Could you quote the part of the May 2016 gaming recap that opens with the words containing "To wave out" and closes with "into the next."?

● Passage to read
★ ★ ★ ★ ★ ★ ★
The gaming industry remains one of the fastest evolving industries in the world, one that constantly adapts, and one that is increasingly expanding its reach and grasp on the citizens of the world’s free time. As such, there’s rarely a month go by which can be called a bad month in the industry, especially not when we look at it as players rather than puppet-masters and suits.
To wave out the old, and welcome in the new we’ll be going through some of the defining factors of each of the months of the year. We’ll be listing some of the games that launched, discussing some of the events that happened, and discussing some of the implications that they had throughout the year, or might have going into the next.
So, without further ado,
Traditionally a bit of a slump-month, with the upcoming E3 festivities and hype likely to overshadow any sales tail, May 2016 still managed to see some very important and influential titles launch.
Battleborn, Overwatch, and Paragon, all took headlines throughout the month, with the launch of the former two, as well as the resulting heightened profile of the beta of the latter. Duskers, Stellaris, OmniBus, and Total War: Warhammer launched for the PC, while the PS4 had the release of exclusive Uncharted 4: A Thief’s End, and the Xbox One finally received Superhot.
What is traditionally a quiet month ended up featuring both Overwatch & Uncharted 4, two titles which have dominated GOTY lists all over the internet.
- Disney announced that, following the decline in sales from their Toys to Life title Disney Infinity they would be shuttering long-serving studio Avalanche Software. Avalanche Software originally founded in 1995 developing games independently until their acquisition ten years later. Over the years they worked with Ubisoft, THQ, Midway and 2K among others, as they developed titles over five console generations.
- The closure of Avalanche also marked the closure of all internal Disney development studios, with the company transitioning to simply licensing out its IPs.
- Io Interactive & Square Enix started their Elusive Target content off with The Forger. The game received it’s second map during the month, meaning that both components of its incremental content types were officially underway. Elusive Targets, the one-shot, limited time content which features changed guard routes, and no instinct mode hints, served as a solid reason for players to buy the game before the first season completed (with all maps out) at the end of the year.
- Both VVVVV and Citizens of Earth were removed from the Nintendo eShop after the 3DS versions were found to contain exploits in them which users could use to cross-boot homebrew and software with the right set-up. It should be clarified that these are what are deemed ‘secondary’ routes, as users will already have needed to rig the system in a specific way in order to have it serve this function.
★ ★ ★ ★ ★ ★ ★
● Records supplied
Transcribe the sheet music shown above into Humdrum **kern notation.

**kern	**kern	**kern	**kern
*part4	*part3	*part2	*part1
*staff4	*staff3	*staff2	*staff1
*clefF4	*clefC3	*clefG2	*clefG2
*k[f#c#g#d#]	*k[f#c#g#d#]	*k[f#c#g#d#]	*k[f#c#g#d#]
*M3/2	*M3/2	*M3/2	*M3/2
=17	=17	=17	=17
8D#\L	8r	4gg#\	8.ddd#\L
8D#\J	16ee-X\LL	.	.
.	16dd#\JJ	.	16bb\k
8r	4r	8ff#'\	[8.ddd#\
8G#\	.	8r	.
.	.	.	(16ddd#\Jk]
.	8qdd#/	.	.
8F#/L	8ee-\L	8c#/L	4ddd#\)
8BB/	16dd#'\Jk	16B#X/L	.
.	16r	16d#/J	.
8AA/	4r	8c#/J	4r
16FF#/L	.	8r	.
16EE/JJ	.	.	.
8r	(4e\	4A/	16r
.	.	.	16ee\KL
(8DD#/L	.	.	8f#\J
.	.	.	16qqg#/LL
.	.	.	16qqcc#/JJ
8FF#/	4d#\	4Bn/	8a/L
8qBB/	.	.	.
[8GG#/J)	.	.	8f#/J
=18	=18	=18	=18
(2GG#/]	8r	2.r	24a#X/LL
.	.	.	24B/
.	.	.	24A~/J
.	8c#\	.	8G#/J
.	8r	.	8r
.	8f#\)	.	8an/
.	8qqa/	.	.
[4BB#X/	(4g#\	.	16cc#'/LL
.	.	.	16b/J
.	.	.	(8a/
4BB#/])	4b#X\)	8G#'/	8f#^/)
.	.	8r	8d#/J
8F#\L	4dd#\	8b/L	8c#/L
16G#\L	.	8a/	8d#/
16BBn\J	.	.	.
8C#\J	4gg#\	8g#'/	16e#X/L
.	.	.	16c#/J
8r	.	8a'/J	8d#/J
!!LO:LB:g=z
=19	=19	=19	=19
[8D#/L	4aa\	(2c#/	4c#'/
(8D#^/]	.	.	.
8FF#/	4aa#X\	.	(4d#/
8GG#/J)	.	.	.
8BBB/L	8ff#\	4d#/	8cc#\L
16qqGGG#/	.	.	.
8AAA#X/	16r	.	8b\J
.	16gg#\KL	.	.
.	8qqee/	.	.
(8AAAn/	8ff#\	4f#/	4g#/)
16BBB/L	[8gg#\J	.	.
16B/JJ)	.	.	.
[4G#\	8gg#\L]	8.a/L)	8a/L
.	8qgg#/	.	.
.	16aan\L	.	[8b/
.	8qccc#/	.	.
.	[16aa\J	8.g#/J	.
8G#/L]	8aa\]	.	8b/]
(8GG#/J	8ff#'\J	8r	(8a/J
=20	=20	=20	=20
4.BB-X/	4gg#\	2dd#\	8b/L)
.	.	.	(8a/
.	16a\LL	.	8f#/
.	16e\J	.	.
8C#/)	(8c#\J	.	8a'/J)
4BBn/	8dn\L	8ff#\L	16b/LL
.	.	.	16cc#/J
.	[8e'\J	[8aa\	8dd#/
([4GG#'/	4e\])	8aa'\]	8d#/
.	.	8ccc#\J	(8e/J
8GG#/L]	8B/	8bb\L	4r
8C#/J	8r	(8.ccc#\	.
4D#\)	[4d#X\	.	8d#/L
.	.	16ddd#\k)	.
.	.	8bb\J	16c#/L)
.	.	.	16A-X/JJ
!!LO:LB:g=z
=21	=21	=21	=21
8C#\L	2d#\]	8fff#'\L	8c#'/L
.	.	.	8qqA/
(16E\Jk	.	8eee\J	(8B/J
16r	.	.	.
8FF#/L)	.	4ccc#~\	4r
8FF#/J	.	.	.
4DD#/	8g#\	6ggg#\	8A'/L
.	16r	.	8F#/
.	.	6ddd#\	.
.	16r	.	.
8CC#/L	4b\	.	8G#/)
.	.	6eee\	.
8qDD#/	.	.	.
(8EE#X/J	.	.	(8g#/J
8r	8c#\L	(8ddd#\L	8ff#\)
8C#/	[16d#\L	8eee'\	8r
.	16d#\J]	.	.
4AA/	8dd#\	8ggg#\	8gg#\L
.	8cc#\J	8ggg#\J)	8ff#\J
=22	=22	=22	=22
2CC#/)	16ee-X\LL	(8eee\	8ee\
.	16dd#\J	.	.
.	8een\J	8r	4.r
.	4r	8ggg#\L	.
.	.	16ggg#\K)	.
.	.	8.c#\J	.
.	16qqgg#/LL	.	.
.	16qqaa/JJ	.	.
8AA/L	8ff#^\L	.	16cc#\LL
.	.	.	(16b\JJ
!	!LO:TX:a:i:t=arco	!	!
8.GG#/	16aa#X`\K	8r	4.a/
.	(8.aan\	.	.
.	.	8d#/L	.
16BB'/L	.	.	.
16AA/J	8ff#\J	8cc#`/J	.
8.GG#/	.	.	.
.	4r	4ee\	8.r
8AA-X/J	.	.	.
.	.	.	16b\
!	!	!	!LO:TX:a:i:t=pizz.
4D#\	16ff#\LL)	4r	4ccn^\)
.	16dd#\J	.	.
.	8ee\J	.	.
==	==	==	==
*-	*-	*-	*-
★ ★ ★ ★ ★ ★ ★
● Solution below
To wave out the old, and welcome in the new we’ll be going through some of the defining factors of each of the months of the year. We’ll be listing some of the games that launched, discussing some of the events that happened, and discussing some of the implications that they had throughout the year, or might have going into the next.